### GIVEN RECORDS

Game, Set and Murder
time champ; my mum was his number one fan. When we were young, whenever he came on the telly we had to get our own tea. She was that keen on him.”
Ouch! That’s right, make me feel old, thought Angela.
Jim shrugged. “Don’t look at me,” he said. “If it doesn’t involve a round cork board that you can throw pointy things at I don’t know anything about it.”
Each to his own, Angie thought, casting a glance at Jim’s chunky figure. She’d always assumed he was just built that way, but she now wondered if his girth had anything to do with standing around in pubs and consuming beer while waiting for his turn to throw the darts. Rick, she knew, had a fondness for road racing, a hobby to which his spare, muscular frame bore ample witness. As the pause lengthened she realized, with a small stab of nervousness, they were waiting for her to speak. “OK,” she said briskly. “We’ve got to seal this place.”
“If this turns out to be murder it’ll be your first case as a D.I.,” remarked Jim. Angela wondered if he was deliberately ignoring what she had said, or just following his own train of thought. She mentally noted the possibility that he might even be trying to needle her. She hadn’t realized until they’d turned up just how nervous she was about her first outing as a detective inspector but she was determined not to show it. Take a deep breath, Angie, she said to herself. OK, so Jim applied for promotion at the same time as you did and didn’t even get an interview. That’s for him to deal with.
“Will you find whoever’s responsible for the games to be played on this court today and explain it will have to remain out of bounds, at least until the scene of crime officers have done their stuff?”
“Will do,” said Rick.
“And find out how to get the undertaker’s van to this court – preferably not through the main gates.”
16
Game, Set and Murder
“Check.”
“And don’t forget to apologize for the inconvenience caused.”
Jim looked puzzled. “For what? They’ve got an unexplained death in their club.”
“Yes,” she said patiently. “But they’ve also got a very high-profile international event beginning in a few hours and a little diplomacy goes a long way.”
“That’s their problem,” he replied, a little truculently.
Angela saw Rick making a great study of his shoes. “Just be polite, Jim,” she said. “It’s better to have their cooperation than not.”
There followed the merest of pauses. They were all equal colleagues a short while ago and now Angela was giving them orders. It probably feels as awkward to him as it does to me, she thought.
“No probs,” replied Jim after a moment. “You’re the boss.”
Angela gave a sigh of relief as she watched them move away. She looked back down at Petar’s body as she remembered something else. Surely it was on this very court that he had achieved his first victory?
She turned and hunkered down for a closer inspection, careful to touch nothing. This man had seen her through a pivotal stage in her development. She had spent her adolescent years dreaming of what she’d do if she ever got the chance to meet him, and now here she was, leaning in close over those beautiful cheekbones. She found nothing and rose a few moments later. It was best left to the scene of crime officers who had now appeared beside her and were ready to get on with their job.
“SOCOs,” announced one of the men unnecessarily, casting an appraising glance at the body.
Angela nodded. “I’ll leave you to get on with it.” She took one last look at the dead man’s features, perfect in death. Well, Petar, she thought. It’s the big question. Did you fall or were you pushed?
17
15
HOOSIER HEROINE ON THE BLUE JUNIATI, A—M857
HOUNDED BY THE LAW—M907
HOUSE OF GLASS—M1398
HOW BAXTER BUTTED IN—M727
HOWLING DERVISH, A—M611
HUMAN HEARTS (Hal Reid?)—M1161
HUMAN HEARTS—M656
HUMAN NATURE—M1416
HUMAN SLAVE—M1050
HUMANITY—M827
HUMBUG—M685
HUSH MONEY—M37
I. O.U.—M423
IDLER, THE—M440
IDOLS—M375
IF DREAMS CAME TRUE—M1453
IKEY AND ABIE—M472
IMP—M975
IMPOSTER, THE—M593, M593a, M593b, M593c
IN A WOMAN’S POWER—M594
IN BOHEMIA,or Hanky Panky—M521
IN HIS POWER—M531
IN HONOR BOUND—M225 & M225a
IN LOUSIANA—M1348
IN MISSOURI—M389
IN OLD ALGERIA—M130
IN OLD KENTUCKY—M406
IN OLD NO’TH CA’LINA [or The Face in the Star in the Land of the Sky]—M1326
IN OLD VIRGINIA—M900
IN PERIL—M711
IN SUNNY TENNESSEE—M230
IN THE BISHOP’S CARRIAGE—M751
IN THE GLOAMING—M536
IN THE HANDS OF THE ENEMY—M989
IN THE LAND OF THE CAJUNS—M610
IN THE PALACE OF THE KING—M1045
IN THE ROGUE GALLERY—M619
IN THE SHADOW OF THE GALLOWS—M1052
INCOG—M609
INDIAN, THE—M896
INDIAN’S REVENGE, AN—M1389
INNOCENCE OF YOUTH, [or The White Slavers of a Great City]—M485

### WHAT YOU WILL DO
Nothing but a number belongs in the answer: the number of lines above that contain "about".

### EXERCISE RESULT
2